The civic body uses the water to serve the residents of the old city area – 60 wards – and also make good the deficit in a few added areas.
In addition to the aforementioned schemes, the Corporation also gets water from two other schemes – the Kavundampalayam-Vadavalli drinking water supply scheme, which has River Bhavani as the source and the Aliyar drinking water supply scheme, which caters to Kurichi, Kuniamuthur and areas south of the city.
In the Kavundampalayam-Vadavalli scheme, the Corporation is supposed to get 11.5 million litres a day from the Tamil Nadu Water Supply and Drainage Board but it gets 12 MLD. But under the Aliyar scheme, the civic body gets only 5.8 MLD. The requirement is around 7.5 MLD, though.
With surplus water, the Corporation has now started alternate day supply across the city. But a few pockets continue to be left out and most of those pockets are in the added areas – Thudiyalur, Chinna Vedampatti, Veerakeralam, Kurichi and a few other places. Within the city, the residents of SIHS Colony, Singanallur, also continue to suffer.
In Konavaikalpalayam (Ward 97), the residents get water only once in 18 days. And that too only for a duration of two-and-a-half hours. It is difficult to manage the 18 days with the water the Corporation supplies, rues P. Sudha, a home maker from the area.
Unlike other residents, she cannot rely on ground water because that is polluted and has been found unfit for use. “Given the circumstances, in the last three or four days of the supply cycle, the residents suffer the most.”

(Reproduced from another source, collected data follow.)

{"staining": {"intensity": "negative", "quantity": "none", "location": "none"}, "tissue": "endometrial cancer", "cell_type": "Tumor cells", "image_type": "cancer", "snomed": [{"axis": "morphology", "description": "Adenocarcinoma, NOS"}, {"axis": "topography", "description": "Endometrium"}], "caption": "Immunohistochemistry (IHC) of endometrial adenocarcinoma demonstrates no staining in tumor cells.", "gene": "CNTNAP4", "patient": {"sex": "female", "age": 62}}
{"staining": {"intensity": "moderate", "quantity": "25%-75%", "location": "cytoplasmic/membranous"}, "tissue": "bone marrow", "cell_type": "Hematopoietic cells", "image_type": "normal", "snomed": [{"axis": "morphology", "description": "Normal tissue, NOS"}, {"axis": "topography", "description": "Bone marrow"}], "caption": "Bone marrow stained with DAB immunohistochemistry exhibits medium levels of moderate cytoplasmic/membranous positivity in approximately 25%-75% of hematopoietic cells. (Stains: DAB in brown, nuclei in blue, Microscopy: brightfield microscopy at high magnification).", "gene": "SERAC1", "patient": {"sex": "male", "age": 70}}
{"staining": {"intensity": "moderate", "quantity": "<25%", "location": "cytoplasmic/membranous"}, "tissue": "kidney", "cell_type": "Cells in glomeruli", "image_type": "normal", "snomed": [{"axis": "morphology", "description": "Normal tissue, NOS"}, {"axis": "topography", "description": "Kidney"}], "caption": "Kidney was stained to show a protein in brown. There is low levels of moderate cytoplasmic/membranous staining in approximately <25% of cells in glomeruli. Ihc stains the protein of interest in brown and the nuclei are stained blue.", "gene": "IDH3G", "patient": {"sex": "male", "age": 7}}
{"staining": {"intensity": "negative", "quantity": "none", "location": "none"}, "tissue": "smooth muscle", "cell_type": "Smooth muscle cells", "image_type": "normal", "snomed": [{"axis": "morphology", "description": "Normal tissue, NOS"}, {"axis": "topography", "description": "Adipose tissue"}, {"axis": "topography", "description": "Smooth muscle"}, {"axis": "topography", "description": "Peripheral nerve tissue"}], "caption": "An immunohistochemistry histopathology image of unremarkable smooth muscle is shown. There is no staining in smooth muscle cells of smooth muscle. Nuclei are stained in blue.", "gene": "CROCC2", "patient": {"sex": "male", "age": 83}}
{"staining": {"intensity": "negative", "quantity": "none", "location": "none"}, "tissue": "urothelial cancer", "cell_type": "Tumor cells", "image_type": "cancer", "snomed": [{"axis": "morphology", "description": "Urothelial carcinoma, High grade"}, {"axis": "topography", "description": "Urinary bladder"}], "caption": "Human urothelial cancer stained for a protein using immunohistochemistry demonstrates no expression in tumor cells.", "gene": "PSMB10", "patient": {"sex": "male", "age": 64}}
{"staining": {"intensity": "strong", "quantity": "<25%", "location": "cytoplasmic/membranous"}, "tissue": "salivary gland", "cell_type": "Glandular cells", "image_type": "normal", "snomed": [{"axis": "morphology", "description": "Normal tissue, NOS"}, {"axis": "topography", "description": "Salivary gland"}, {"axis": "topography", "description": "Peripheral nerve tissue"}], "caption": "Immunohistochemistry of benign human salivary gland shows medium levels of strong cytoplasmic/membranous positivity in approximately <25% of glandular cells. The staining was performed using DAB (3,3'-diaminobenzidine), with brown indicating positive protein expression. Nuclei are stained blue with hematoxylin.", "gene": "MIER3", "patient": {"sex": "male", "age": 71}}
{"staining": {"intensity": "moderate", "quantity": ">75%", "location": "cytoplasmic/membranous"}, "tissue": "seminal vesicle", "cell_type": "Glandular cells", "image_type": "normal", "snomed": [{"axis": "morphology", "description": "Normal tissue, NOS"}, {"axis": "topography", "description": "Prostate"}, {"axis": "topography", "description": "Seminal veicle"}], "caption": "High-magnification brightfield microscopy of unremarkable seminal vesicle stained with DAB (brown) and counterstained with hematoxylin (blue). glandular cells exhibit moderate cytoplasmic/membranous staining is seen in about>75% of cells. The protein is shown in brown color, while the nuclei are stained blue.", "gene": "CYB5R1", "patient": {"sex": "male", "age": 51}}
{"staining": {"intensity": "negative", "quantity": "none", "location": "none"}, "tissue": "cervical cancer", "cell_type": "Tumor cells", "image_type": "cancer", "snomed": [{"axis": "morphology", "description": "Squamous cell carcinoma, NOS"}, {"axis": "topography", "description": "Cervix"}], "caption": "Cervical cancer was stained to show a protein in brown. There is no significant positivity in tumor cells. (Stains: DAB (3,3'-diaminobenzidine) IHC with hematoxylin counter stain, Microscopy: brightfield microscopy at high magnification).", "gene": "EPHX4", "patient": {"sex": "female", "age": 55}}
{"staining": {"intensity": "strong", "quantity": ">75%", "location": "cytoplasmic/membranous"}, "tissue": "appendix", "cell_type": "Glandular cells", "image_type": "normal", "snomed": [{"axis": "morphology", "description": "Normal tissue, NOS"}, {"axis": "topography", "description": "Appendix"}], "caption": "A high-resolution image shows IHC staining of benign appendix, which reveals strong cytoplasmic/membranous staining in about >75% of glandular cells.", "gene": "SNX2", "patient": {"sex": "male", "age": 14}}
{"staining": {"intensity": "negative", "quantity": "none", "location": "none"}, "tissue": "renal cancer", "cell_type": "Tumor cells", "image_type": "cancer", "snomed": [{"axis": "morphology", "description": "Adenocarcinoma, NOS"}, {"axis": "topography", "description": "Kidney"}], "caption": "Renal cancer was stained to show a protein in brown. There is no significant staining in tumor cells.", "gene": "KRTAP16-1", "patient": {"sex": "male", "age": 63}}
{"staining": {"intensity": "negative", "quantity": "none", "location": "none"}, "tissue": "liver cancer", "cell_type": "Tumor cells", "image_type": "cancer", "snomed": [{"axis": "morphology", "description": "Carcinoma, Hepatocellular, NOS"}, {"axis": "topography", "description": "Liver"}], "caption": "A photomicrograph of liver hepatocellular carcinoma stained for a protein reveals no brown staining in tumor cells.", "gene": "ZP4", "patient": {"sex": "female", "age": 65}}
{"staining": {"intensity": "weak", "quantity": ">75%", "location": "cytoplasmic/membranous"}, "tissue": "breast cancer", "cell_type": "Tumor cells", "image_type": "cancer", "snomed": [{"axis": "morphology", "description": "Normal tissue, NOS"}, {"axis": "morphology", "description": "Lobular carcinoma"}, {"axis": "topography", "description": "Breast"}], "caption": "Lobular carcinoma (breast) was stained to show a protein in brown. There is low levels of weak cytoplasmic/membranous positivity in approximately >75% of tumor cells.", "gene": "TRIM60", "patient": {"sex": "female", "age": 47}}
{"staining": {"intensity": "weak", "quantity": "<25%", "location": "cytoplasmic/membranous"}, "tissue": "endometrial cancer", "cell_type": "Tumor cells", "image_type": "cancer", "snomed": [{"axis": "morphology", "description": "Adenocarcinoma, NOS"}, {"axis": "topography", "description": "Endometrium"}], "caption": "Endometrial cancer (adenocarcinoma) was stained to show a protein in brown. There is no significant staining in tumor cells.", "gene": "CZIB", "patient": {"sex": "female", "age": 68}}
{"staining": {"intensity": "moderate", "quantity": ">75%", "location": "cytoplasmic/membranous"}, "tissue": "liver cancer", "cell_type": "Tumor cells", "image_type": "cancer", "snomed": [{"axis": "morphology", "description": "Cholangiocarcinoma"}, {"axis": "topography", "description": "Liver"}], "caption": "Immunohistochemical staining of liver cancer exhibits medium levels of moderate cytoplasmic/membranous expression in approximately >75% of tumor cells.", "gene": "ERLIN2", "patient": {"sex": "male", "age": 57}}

Veerakeralam resident K. Govindaraj’s suffering is no different from Sudha’s. He used to get water once in 20 – 25 days when the water crisis was at its peak. Now it has improved. “I get water once in 15 days,” he says.
Residents like him in Veerakeralam are forced to buy water to make up for the shortfall.
In SIHS Colony the situation is slightly better in that the residents get water once in 10 days. But at least the residents make up with ground water, says R. Sundararajan, a resident.
Sources in the Corporation say that the reason for difference in supply has to with the pipeline available in the area. This is true in the case of added areas, where the pipelines are old and were laid when the areas were part of village panchayats, or town panchayats or municipalities and the supply quantity was only 40 litres per capita a day or 70 litres per capita a day.
The Corporation standard of water supply is 135 litres per capita a day. The sources say that the Corporation is in the process of implementing various schemes to replace the pipelines. Once the pipeline width is taken care of, all the city’s residents will be able to get water at uniform intervals and there will be no disparity.
The Corporation plans to lay a conveying main pipeline from the Town Hall reservoir to Kurichi to meet shortfall in water supply from Aliyar scheme during power cuts. Once the Corporation replaces the pipelines, the entire city will be ready for the 24x7 water supply scheme.